如何用javascript中数组的元素替换字符串的出现？

Question

我有一个模板字符串：

const template = "Answer to {question} must be {YES} and answer to {question} must be {4}";

以及一组值：

const array = ["Is it late?", "What time is it?"];

我要实现的目标是用array元素替换每次出现的{question} ，尊重索引，并保留括号。 结果字符串应如下所示：

"Answer to {Is it late?} must be {YES} and answer to {What time is it} must be {4}"

我的想法是，可以通过replace或split and join来实现它，但是我无法使其正常工作。 任何想法？

Answer 1

 const template_string = "Answer to {question} must be {YES} and for {question} it's {4}"; const things = ["Is it late?", "What time is it?"]; // This is to be empty. const result = template_string.replace(/(?<={)question(?=})/mg, _ => things.shift()); console.log(things); // Been empty console.log(result); 

String.prototype.replace()支持正则表达式来匹配要匹配的事物。 您可以使用lookbehind和lookahead来匹配括号内的question ； m表示多行支持， g表示多个匹配项。 并且还接受生成替换函数的函数 ; 我在这里使用了箭头功能 。

请注意， 在JavaScript中断言后面的正则表达式是第4阶段的建议 ； 它需要非常现代的引擎（Chrome 62+支持它）。 如果那样打扰您，则外观是可选的。 您可以改用以下内容。

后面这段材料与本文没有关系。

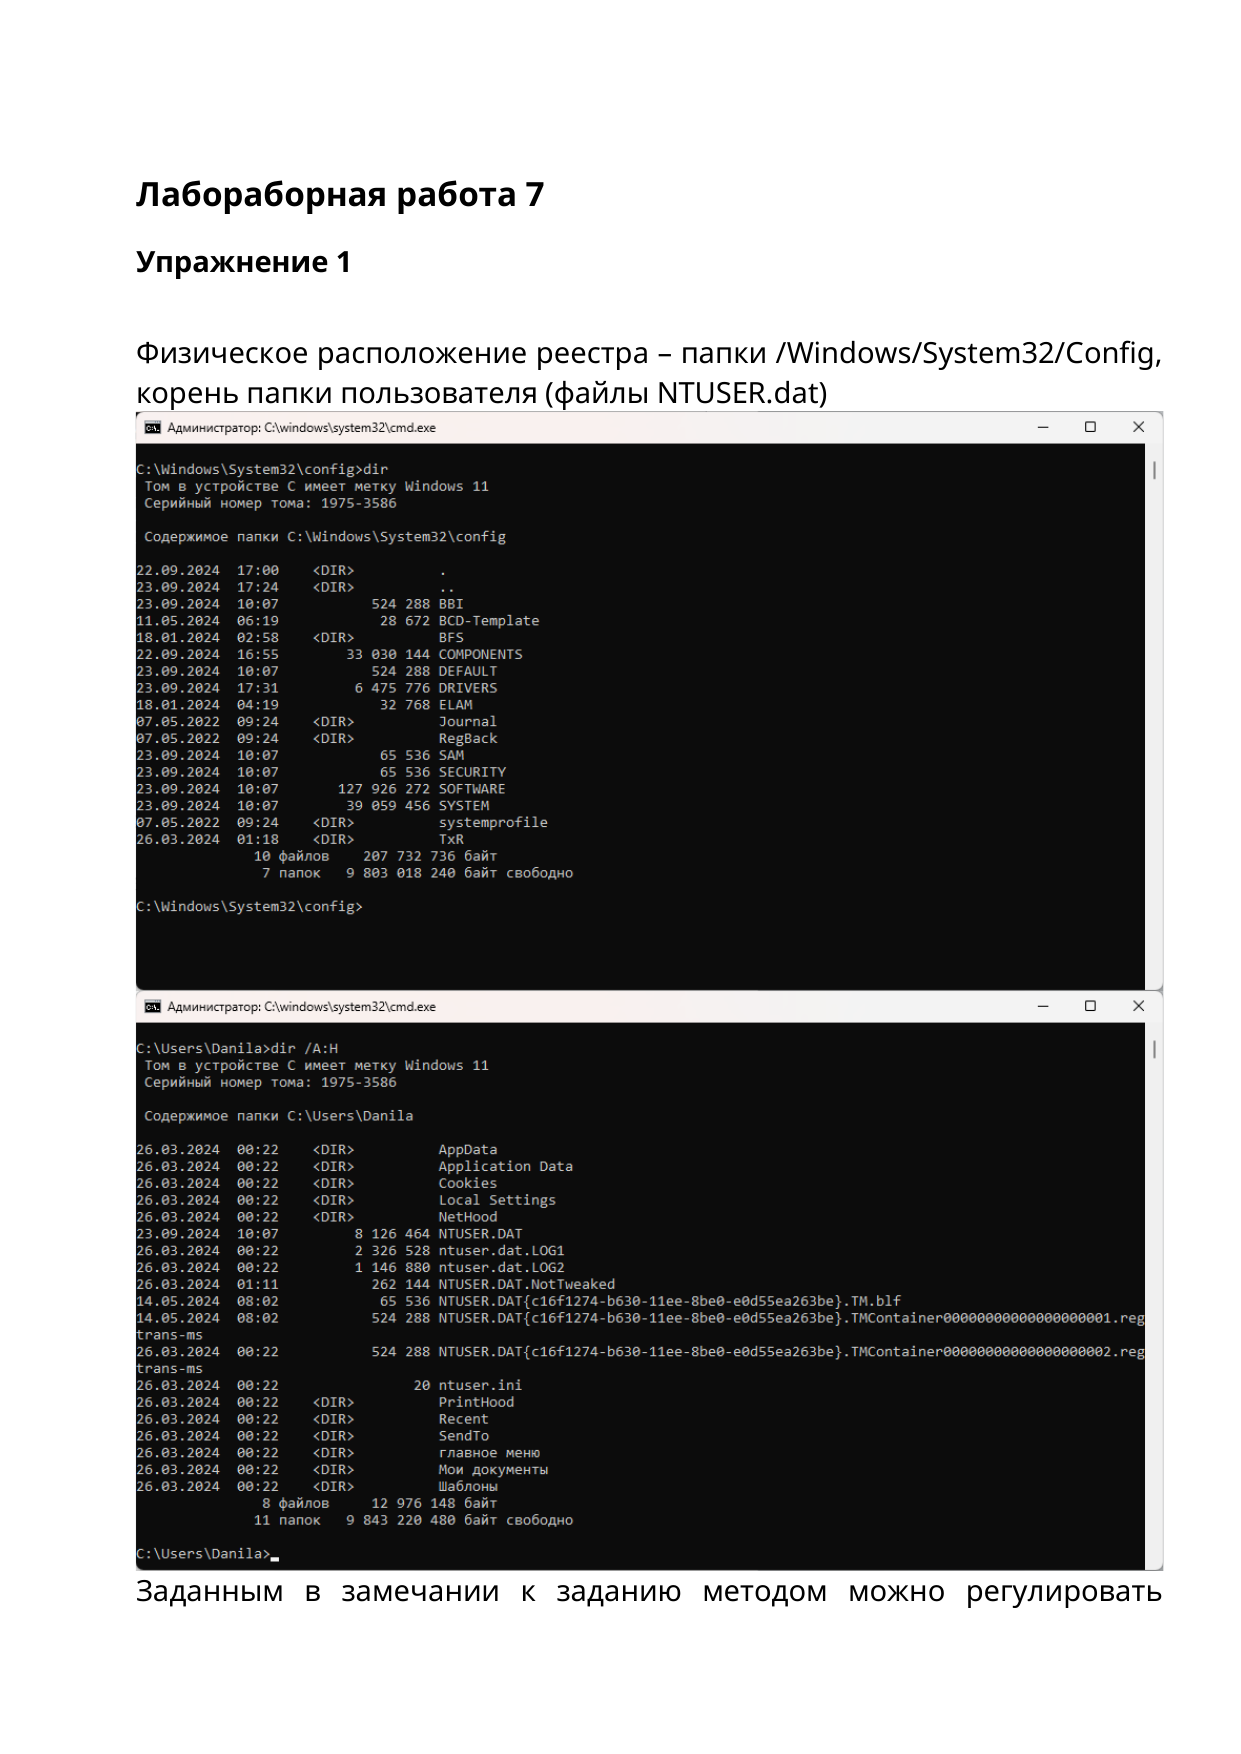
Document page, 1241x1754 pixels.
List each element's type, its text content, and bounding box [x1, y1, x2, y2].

text Заданным в замечании к заданию методом можно регулировать [136, 1571, 1163, 1610]
subtitle Лабораборная работа 7 [136, 170, 1163, 216]
text Физическое расположение реестра – папки /Windows/System32/Config, корень папки пользователя (файлы NTUSER.dat) [136, 333, 1163, 411]
subtitle Упражнение 1 [136, 241, 1163, 281]
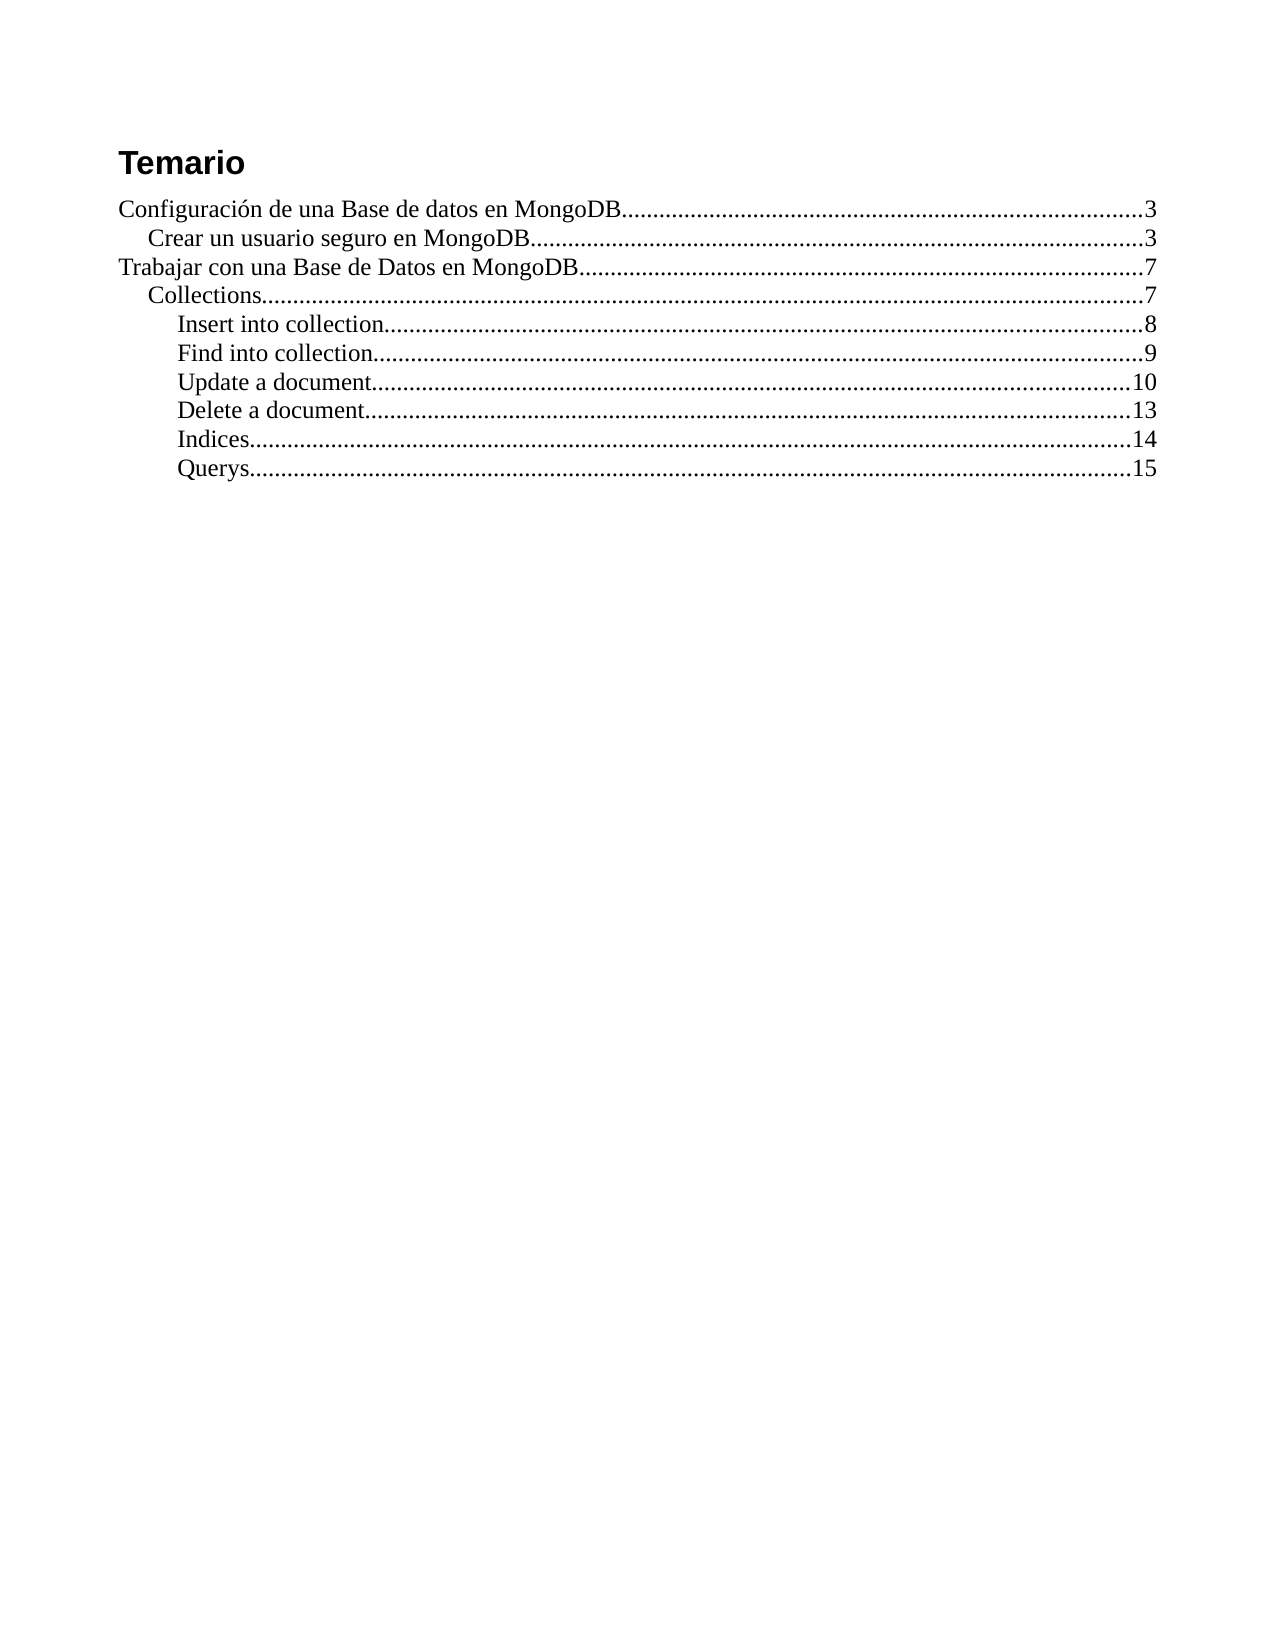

const result = template_string.replace(/\{question\}/mg, _ => `{${things.shift()}}`);

---

为了您，我给您选择的方便。

 const template_string = "Answer to {question} must be {YES} and for {question} it's {4}"; const things = ["Is it late?", "What time is it?"]; function go_with_lookbehind(template_string, things) { const the_things = Array.from(things); const result = template_string.replace( /(?<={)question(?=})/mg, _ => the_things.shift() ); return result; } function go_without_lookbehind_but_a_template_literal(template_string, things) { const the_things = Array.from(things); const result = template_string.replace( /\\{question\\}/mg, _ => `{${the_things.shift()}}` ); return result; } function go_without_lookbehind_and_a_template_literal(template_string, things) { const the_things = Array.from(things); const result = template_string.replace( /\\{question\\}/mg, _ => ('{' + the_things.shift() + '}') ); return result; } console.info(go_with_lookbehind(template_string, things)); console.info(go_without_lookbehind_but_a_template_literal(template_string, things)); console.info(go_without_lookbehind_and_a_template_literal(template_string, things)); console.info("template_string: ", template_string); // Unchanged console.info("things: ", things); // Unchanged 

Answer 2

可能更简单的解决方案可以是：

let counter = 0
const template = "Answer to {question} must be {YES} and answer to {question} must be {4}";
const array = ["Is it late?", "What time is it?"];

let temp = template

// we are checking two things here
// 1. Whether the string contains the {question} or not
// 2. Whether the array index exists or not

while (temp.includes('{question}') && typeof array[counter] !== 'undefined') {
temp = temp.replace('{question}', `{${array[counter]}}`);
counter++;
}

console.log(temp);

//Answer to {Is it late?} must be {YES} and answer to {What time is it?} must be {4}

您只需在字符串上设置一会儿条件，看看它是否包含{question}。 如果存在并且数组索引存在，则用该数组中的子句替换该子句。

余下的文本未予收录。